Leden Pro Vercelli in 1908

Leden Pro Vercelli in 1908

‘De korrelige zwart-witfoto’s uit ver vervlogen tijden fascineerden. Antieke elftalfoto’s, wazige wedstrijdbeelden, spelersfoto’s van mannen met karakteristieke koppen en krulsnorren’, schrijft Gideon van der Staay (46), in het dagelijks leven werkzaam op het Ministerie van Economische Zaken. Hij besloot zelfs om wedstrijden van zijn club te gaan bezoeken.

Mijn meisje is van 1892

La mia ragazza e’ dell 1892, stond in 2012 op een spandoek van een Pro Vercelli-fan. Mijn meisje is van 1892.’ In de eerste twee decennia van de 20ste eeuw domineerde Pro Vercelli de Italiaanse voetbalcompetitie. Tussen 1908 en 1922 wonnen de ‘Leoni’ maar liefst zeven scudetti: zeven nationale titels! ‘In 1904 droeg Pro Vercelli het witte shirt, met verstijfde kraag en manchetten, voor het eerst op een toernooi in Casteggio. De ploeg maakte destijds indruk door op de fiets naar het toernooi te gaan en glorieus gelijk te spelen tegen Milan.
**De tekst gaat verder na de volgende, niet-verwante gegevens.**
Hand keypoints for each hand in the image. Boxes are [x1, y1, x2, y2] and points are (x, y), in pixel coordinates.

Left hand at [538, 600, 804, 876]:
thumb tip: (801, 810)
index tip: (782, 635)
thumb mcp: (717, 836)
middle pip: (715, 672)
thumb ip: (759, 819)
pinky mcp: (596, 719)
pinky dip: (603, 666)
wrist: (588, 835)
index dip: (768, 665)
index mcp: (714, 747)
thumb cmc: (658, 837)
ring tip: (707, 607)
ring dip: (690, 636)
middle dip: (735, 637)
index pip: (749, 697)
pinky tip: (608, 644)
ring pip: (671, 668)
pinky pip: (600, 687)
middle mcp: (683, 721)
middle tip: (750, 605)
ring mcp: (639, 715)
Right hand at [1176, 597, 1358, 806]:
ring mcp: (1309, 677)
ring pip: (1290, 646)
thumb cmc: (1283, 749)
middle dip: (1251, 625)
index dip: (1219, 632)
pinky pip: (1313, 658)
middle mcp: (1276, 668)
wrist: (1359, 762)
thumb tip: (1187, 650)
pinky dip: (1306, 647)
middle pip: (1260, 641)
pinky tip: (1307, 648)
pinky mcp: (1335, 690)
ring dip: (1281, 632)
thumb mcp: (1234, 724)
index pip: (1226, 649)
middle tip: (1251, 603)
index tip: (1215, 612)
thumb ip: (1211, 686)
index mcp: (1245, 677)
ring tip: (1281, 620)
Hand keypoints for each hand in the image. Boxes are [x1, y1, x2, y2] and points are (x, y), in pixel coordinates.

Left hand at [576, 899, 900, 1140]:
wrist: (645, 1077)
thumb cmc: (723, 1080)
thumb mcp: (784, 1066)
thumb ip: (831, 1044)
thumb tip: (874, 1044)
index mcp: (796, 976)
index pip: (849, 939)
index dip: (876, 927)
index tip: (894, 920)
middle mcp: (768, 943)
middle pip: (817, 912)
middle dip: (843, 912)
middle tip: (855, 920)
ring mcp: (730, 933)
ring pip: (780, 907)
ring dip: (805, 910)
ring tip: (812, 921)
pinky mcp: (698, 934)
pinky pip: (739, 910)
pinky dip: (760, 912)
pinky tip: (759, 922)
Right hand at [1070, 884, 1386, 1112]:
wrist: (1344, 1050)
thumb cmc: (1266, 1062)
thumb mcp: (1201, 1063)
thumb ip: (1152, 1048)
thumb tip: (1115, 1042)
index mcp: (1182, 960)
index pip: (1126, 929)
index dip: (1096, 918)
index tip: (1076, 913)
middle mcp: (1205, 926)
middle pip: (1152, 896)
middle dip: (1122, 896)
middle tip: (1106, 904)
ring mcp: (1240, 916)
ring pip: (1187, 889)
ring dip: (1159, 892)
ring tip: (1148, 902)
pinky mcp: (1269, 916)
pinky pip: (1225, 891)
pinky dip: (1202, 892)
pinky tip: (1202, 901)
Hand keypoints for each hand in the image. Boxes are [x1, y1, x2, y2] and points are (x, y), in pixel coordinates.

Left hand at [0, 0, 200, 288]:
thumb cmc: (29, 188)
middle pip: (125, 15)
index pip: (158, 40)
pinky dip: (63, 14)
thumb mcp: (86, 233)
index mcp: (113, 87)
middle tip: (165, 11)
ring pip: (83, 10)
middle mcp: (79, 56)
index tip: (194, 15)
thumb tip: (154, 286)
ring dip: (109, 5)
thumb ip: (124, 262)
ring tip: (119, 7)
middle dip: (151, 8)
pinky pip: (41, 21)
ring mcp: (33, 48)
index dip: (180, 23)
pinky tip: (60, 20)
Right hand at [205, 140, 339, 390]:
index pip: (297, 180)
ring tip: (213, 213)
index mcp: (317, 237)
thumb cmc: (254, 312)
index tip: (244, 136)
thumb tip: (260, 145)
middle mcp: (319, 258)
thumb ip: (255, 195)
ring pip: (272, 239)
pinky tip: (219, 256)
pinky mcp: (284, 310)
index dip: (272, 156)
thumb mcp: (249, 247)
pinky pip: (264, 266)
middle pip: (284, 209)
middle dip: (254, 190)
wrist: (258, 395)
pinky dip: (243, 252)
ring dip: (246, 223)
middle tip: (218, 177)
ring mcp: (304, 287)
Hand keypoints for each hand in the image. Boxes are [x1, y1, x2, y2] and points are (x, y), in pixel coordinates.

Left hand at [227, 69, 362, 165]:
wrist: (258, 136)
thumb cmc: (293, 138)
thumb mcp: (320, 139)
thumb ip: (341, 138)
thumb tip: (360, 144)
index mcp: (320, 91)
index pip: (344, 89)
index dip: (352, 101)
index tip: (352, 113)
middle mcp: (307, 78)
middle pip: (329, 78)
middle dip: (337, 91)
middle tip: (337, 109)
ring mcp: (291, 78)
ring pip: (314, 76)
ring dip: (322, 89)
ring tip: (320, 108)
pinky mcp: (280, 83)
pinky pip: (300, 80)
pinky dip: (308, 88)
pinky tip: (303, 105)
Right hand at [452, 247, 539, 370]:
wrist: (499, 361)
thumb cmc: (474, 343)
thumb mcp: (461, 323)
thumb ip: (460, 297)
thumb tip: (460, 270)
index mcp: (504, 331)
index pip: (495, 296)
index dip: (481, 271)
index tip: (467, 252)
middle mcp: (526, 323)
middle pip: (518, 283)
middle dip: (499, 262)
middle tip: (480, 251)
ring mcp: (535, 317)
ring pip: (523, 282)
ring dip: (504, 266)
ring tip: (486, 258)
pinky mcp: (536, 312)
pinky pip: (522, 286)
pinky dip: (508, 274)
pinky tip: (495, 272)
De inwoners van Vercelli onthaalden de spelers bij thuiskomst als helden.’

Leden van de Società Ginnastica Pro Vercelli, 1909

Leden van de Società Ginnastica Pro Vercelli, 1909

Pro Vercelli door Gideon van der Staaij

Pro Vercelli door Gideon van der Staaij

Van der Staay was verkocht: hij bestelde een replica van het legendarische witte shirt en na drie maanden ontving hij een speciaal voor hem gefabriceerd exemplaar. ‘Met het clublogo op de borst en een klassieke veter in de kraag voelde ik me enigszins verbonden met die geschiedenis.’

Denk daaraan, als het peloton nog eens door het provinciestadje scheurt, richting aartsrivaal Novara, de geboorteplaats van Girowinnaar en wereldkampioen Beppe Saronni!